“Am I Not a Teacher?”: a letter by a Teaching Excellence Awardee

Teaching Excellence Awards Presentation
Jasmine Johnson is a recipient of the 2017 Ed Fund Teaching Excellence Award and a 5th grade teacher at Richmond College Prep, a local charter public school. She wrote the following letter to urge WCCUSD leaders to embrace unity and collaboration to serve all students in our community.


March 27, 2017

To WCCUSD Board Members and Superintendent Duffy,

The purpose of my email is to express my concern and to request that the Board, moving forward, reconsiders their relationships with charter schools. This Wednesday’s agenda states that the Ed Fund Teaching Excellence Awardees will be honored by WCC board members. Excellent! I am one! However, I noticed that The WCCUSD agenda, Ed Fund Presentation, and GO Public Schools WCC Board Watch (sent via email today) all list 4 awardees. I have been omitted from each. I assume this is because I am employed by a charter school.

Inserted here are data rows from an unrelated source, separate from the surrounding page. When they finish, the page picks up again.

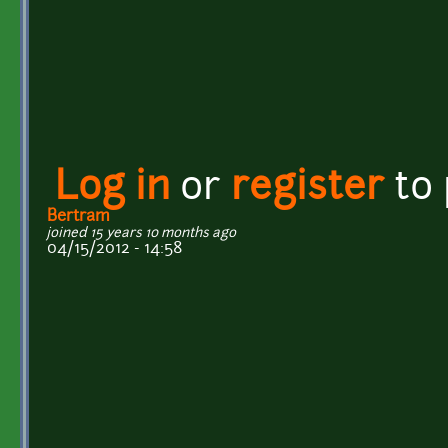
Log in
or
register
to
Bertram
joined 15 years 10 months ago
04/15/2012 - 14:58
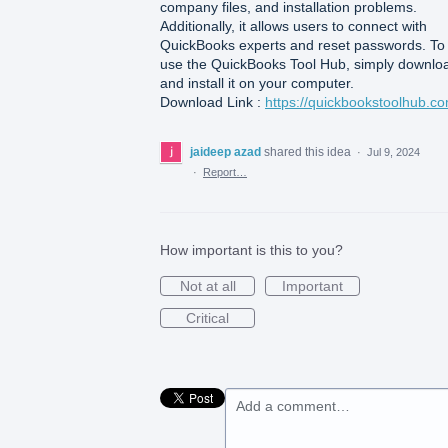
company files, and installation problems.
Additionally, it allows users to connect with
QuickBooks experts and reset passwords. To
use the QuickBooks Tool Hub, simply downlo
and install it on your computer.
Download Link :
https://quickbookstoolhub.co
jaideep azad
shared this idea
·
Jul 9, 2024
·
Report…
How important is this to you?
Not at all
Important
Critical
Add a comment…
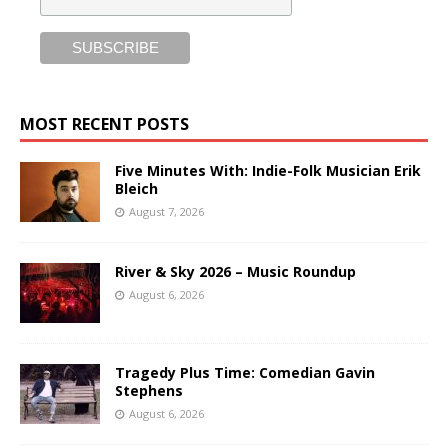
MOST RECENT POSTS
Five Minutes With: Indie-Folk Musician Erik
Bleich
August 7, 2026
River & Sky 2026 – Music Roundup
August 6, 2026
Tragedy Plus Time: Comedian Gavin
Stephens
August 6, 2026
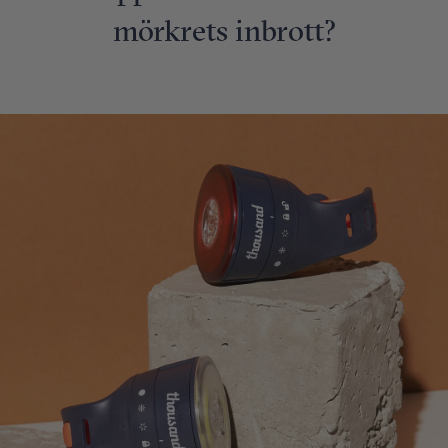
mörkrets inbrott?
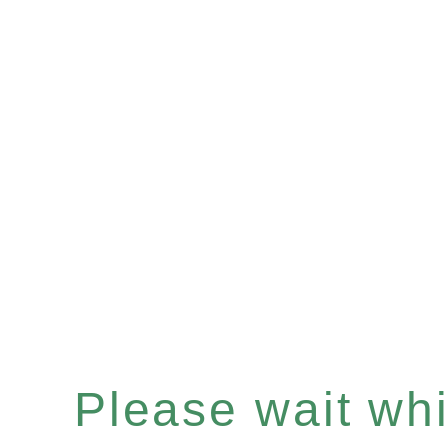
Please wait whil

If that is the case, then I am disheartened by our current education system. I, Jasmine Johnson, teach at Richmond College Prep, a school approved by WCCUSD, whose mission is to educate some of the district’s most disadvantaged youth. To borrow from the beloved Sojourner Truth, am I not a teacher? I’ve worked as long and as hard as the other awardees, yet that is being completely disregarded.

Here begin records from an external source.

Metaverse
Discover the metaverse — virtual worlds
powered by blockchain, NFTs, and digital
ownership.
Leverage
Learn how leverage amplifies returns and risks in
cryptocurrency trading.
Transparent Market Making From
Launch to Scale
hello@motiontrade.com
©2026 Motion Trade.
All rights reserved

I want to encourage you, members of the board and Superintendent Duffy, to reflect on implicit decisions made that create more division than unity in our district. In the end, we serve the same kids, the same families, and the same communities. A true model of collaboration, between districts and charters, begins with uplifting one another. I sincerely hope we can move in that direction.

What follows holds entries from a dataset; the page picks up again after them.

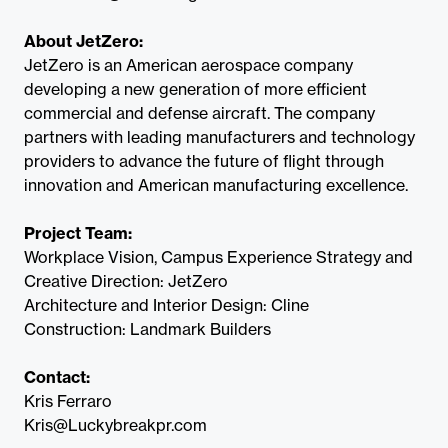
About JetZero:
JetZero is an American aerospace company
developing a new generation of more efficient
commercial and defense aircraft. The company
partners with leading manufacturers and technology
providers to advance the future of flight through
innovation and American manufacturing excellence.
Project Team:
Workplace Vision, Campus Experience Strategy and
Creative Direction: JetZero
Architecture and Interior Design: Cline
Construction: Landmark Builders
Contact:
Kris Ferraro
Kris@Luckybreakpr.com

Educating ALL of our children should be a priority.


Ms. Jasmine Johnson


About the Author:

This marks Ms. Johnson’s fourth year at Richmond College Prep Elementary. Prior to working at Richmond College Prep, Ms. Johnson lived in Southern California where she was born and raised. Her experience navigating school systems in South Central Los Angeles, and, then, eventually, a predominately white institution for her undergraduate degree, led her to the classroom. She has a Master’s degree in Urban Education from Loyola Marymount University with a concentration in Education Policy and Administration.